By Bailey Campagna and Shelby Brown —

The U of L Faculty Senate and a professors group said a bill under consideration in Frankfort threatens their jobs and academic freedom. They met March 30 to discuss their concerns surrounding House Bill 200.

The bill could permit trustees to eliminate degree programs due to budgetary constraints and terminate tenured faculty with only 10 days notice.

“The attack is not an attack on academic freedom, but on the autonomy of the university to determine which programs need to operate and with what sort of faculty,” Interim Provost Dale Billingsley said.

Faculty are concerned this could lead to the removal of controversial majors like Pan-African Studies or Women and Gender Studies under the guise of budgetary constraints.

“This language opens up really arbitrary readings of what low utilization means,” WGST Professor Dawn Heinecken said. “This is an attack against ideas and an attack against disciplines that we need to be concerned about.”

“This is a movement led by outsiders to decide what they want higher education to look like,” Pan-African Studies professor Ricky Jones said.

Susan Jarosi, American Association of University Professors President, said she believes the board of trustees should take a stance on the issue.

“I think it’s really important for us to push our board of trustees to craft their own resolution,” she said.

Trustee and Faculty Senate Chair Enid Trucios-Haynes said the board should not get involved at this point.

“I think if we drag U of L into it then we jeopardize our own protections and our own Redbook, which are far more extensive than any other university across Kentucky,” she said.

Trucios-Haynes said the board was unlikely to take a firm stance on this issue.

“I’m just telling you they’re all lawyers. They’re not going to march that far,” she said.

Jones said U of L faculty and staff should be taking steps to fight this bill.

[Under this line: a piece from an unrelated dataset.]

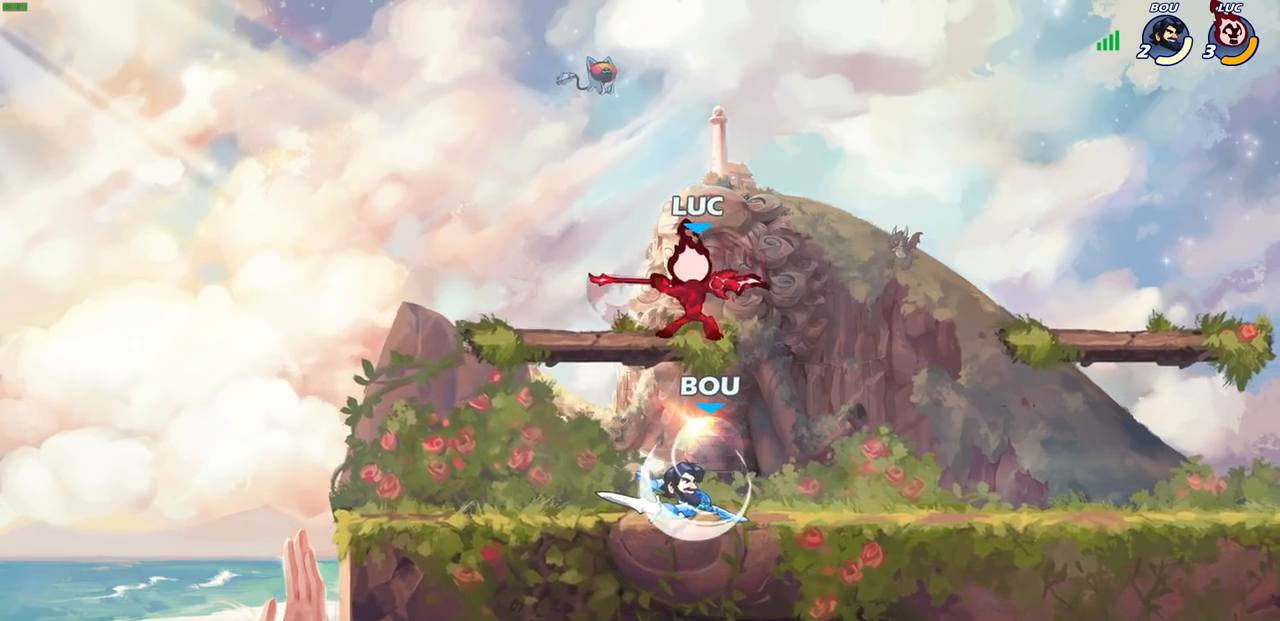
{"buttons": ["CROSS"], "left_stick": "down", "right_stick": "center", "events": [[267, "left_stick", "right"], [450, "left_stick", "down"], [483, "CROSS", "down"]]}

“Even if it doesn’t effect U of L, which I think it does or will, we would be absolutely morally wrong to abandon our colleagues around this state in higher education because we think that we’re safe,” he said.

U of L professor of philosophy David Owens said HB 200 is detrimental to professors and students during the faculty assembly meeting later that day.

“(Tenure) ensures academic freedom for faculty. What that means is it allows faculty to pursue the kind of research and scholarship that they consider valuable. It lets the questions drive the research,” Owens said.

Owens said the development of academic freedom in the early 20th century combated political pressure from legislators and boards of trustees attempting to direct research in particular directions.

“Tenure protects faculty and allows faculty to pursue the research that the science and the scholarship dictate,” he said.

Owens said weakening or removing tenure makes it difficult to attract and retain top-level scholars, which harms students’ education.

Trucios-Haynes released the Coalition of Faculty Senates and Leaders’ statement in opposition to the legislation.

“Shortsighted strategies designed to achieve immediate financial savings, such as eliminating programs, their supporting staff and faculty, including those with tenure, will cripple universities as engines for growth and development in our communities. The devastating impact on our students and state will reverberate for decades to come. The senate bill will do more harm, and devalues universities, their faculty and public education,” the COFSL statement said.